28 Jan 2022 Anthony Lehrman
Erdogan Orders Turkey’s Ruling Party To Explore Cryptos And Metaverse
Cryptocurrencies are increasingly becoming a hedge against inflation, as several countries began exploring potential use cases, the last one being Turkey. Indeed, the president of Turkey, Recep Tayyip Erdoğan, directed the Justice and Development Party (AK Party) to explore and analyze new developments, including cryptocurrency and the metaverse.
During a Justice and Development Party’s central executive board meeting, Erdoğan added that cryptos are a sensitive subject and the party must do a good and meticulous study.
Former Turkish Minister of European Union Affairs and AK Party spokesperson, Ömer Çelik, emphasized that there are many issues that directly affect people’s lives and the economy.
„When all these issues are discussed, it will be seen that there are some threats as well as benefits. All of these need to be regulated legally. The president has also given instructions regarding the study of the legal infrastructure of these issues,” Çelik added.
Turkey’s move is the latest addition to countries, trying to bring regulatory clarity amid Russian president Vladimir Putin demands the government and central bank to work out a common position on crypto regulation, as well as turning Russia into a crypto mining destination.
“I would ask both the Government of Russia and the Central Bank to come to some kind of unanimous opinion during the discussion, and I would ask you to hold this discussion in the near future, and then report on the results that will be achieved,” Putin asked.
Also, Russia’s surplus of electricity in energy-rich Russia as well as the availability of a qualified workforce may become the nation’s main competitive advantage for crypto mining operations, especially after China launched a crackdown on the industry last year.
Meanwhile, countries that already turned towards cryptocurrencies are also facing pressure, as the IMF’s board has “urged” El Salvador to discontinue its Bitcoin tender status. El Salvador became the first nation to adopt Bitcoin as a legal tender, and despite the ongoing bullish momentum in the crypto space, continues to add Bitcoin to its stash.

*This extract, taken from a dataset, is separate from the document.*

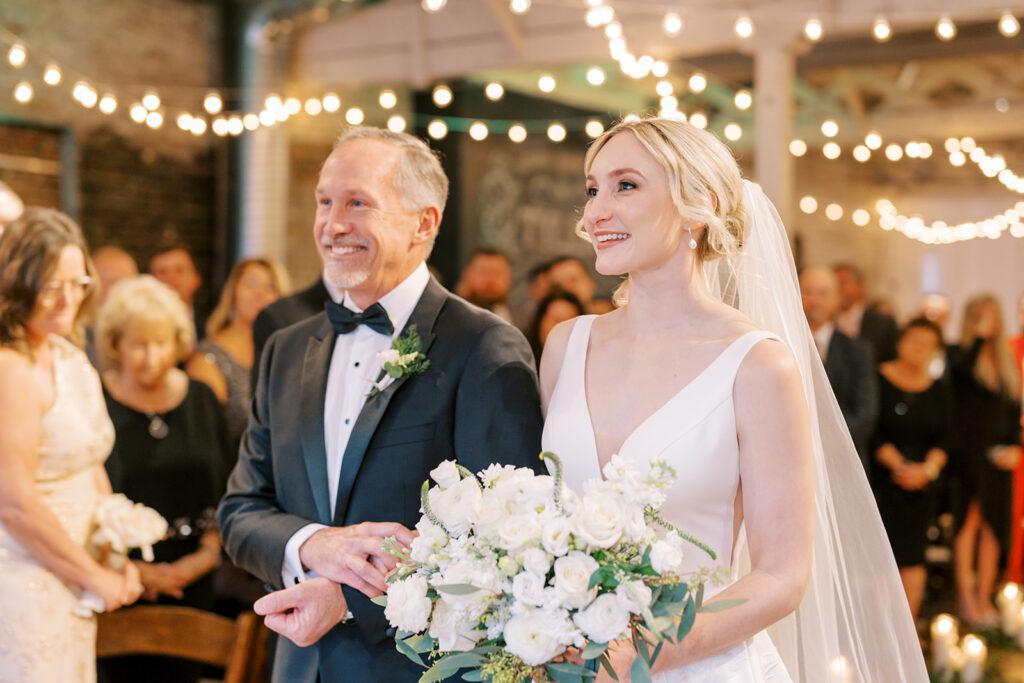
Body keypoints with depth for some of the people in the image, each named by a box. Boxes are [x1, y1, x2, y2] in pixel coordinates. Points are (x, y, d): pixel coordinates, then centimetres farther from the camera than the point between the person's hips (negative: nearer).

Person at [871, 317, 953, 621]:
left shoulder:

The IMF’s call to El Salvador comes just two weeks after IMF economists stressed that cryptocurrencies “could soon pose risks to financial stability especially in countries with widespread crypto adoption.” Furthermore, the monetary institution criticized El Salvador’s native Chivo e-wallet, which showed stability problems since its inception, with some users even losing funds.
“Directors agreed on the importance of boosting financial inclusion and noted that digital means of payment—such as the Chivo e-wallet—could play this role, but, they emphasized the need for strict regulation and oversight of the new ecosystem of Chivo and Bitcoin,” the IMF report concluded.